After covering Mario 64 a few weeks ago, I wanted to cover another that also made the jump from 2D to 3D, and how this final boss showed how it fit for a Sonic game, rather than a Mario one.
First known as ‘Sonic & Knuckles RPG’ before it was officially announced, Sonic Adventure was a launch game for the Dreamcast, back in 1998/1999.
I received my console in April of 2001, along with Sonic and Toy Commander.
This was the first ‘next generation’ console I was to own, and the first series I had played before that made the jump from 2D to 3D.
In Sonic Adventure, you could control six characters with their own story.
- Big the Cat
- E-102 Gamma
The story to Sonic Adventure, is that an ancient monster has been awakened, and will only be able to destroy the world by collecting all of the 7 Chaos Emeralds and reaching its final form.
As soon as you have completed the game with each of the five characters, you gain access to the ‘?‘ Story.
This was the final ending of the game, where you faced Perfect Chaos in its final form, and you finally control Super Sonic, the sixth character.
Even though this and Mario 64 were roughly four years apart from their release, the fight with Perfect Chaos requires speed to beat him, and only speed.

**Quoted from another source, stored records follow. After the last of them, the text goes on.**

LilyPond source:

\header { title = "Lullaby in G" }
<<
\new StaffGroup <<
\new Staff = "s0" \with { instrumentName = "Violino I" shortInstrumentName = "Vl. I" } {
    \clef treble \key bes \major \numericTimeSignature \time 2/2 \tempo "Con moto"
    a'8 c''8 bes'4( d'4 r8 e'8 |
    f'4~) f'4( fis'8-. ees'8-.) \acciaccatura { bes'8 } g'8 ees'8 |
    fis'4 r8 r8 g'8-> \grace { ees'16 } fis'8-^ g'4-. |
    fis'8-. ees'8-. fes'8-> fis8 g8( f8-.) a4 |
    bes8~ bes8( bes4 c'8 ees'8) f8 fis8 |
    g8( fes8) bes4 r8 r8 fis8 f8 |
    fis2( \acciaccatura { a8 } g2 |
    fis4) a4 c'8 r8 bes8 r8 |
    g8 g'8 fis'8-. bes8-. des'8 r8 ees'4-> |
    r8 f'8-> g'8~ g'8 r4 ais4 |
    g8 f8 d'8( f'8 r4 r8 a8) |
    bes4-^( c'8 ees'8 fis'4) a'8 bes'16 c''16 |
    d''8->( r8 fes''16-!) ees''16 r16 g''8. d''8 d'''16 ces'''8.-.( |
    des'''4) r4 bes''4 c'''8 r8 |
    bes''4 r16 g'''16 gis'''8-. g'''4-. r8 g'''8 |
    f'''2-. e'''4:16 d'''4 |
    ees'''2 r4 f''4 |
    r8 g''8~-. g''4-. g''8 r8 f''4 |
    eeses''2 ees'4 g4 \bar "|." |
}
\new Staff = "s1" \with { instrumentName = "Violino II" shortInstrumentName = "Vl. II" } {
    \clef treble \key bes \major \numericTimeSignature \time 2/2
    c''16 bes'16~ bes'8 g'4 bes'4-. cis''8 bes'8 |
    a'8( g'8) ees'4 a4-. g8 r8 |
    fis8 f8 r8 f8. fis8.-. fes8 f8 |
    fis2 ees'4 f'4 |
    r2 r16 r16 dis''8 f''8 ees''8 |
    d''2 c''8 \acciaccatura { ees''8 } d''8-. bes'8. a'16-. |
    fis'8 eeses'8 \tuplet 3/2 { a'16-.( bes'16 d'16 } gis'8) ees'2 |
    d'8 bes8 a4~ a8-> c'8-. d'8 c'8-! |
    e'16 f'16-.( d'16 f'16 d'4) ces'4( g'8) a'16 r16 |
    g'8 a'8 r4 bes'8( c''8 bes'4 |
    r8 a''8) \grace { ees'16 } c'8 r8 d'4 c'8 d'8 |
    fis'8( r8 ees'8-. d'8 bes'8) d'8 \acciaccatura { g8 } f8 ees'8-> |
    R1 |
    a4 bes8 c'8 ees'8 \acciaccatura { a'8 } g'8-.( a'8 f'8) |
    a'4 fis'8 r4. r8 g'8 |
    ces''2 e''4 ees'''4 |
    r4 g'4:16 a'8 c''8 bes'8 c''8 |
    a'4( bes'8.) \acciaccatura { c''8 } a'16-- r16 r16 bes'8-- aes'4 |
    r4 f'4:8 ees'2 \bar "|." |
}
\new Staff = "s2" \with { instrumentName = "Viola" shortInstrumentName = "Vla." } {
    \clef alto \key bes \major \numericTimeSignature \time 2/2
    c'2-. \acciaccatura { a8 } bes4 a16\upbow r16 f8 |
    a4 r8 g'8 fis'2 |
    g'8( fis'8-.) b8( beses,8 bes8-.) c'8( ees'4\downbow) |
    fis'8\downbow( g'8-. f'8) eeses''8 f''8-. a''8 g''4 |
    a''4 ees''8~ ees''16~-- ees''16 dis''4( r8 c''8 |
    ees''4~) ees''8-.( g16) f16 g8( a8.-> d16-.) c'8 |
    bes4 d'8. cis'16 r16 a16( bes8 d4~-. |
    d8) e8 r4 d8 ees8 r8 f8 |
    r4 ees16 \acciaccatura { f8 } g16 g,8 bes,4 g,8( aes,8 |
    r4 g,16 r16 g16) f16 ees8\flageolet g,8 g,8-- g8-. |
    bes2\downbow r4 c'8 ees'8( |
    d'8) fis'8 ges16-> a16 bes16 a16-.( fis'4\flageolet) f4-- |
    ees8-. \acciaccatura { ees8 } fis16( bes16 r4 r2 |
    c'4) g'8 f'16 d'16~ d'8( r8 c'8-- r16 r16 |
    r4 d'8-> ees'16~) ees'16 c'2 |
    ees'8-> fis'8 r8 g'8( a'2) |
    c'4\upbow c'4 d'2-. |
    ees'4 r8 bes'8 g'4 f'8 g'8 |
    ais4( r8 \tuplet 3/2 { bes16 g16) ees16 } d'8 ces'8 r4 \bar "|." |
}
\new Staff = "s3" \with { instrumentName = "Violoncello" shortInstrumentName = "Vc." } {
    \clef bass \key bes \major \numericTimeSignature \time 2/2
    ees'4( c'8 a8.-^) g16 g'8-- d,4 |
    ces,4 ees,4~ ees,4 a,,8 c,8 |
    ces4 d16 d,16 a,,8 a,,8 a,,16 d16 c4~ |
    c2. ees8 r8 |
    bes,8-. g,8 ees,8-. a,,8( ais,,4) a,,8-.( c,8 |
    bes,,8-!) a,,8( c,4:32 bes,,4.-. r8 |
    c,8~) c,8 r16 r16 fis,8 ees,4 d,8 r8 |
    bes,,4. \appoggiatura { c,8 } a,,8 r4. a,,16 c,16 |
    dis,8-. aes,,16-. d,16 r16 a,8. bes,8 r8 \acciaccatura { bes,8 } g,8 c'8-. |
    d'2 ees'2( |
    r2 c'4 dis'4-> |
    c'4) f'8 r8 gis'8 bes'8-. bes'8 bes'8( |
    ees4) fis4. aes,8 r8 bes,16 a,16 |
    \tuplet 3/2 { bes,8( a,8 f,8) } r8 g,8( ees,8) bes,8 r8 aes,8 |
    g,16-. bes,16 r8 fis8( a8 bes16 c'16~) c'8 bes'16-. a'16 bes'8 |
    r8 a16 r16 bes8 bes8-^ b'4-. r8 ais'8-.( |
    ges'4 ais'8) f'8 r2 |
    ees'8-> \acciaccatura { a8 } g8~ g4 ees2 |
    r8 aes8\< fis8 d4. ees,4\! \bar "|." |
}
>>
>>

You try to maintain this speed while collecting rings as they count down to zero. If they do, you lose a life, and have to restart the stage.
You also need to dodge its projectiles, while also jumping past any debris to gain enough speed, to travel to its head and knock him out in ten hits.
Whereas with Mario, it’s precision in trying to avoid Bowser’s fire, then to grab his tail, followed by throwing him into a bomb. Slower, but again more focused on accuracy.
Perfect Chaos is in two parts. The main theme plays as you race to the end of the stage to hit his head, then once you’ve done this, it’s the second part where it becomes intense.
Here, the music changes and suddenly you’re dodging tornados, multiple projectiles, and a laser from its mouth. If you get hit, you lose speed, and have to try and build it back up. Otherwise, he teleports to the other end of the stage, making you build up speed and to hit him again.
If you’re low on rings, you may as well restart the stage, as timing is everything here,
Eventually, after a few tries, I did it. The hundreds of projectiles slowed me down far too many times in the second part, but I’ve found if you stay to the right, you’re usually fine.
While this final boss is challenging and the music is still great, it doesn’t give much of an effect that Doomsday Zone gave in Sonic 3 & Knuckles. You were on a chase to catch the Master Emerald from Robotnik, dodging asteroids best you could, whereas here, it’s going from one end of the stage to the next, multiple times.
Also instead of previous games, Super Sonic was reduced to just one stage. No more collecting 50 rings and double jumping to transform. I was disappointed at this.
Sonic Generations made the level more interesting, as you had to jump on different platforms in a 2.5D form, but not as Super Sonic.
Overall, a decent boss for Sonic’s first 3D game, but not as interesting and epic as previous final bosses in the series.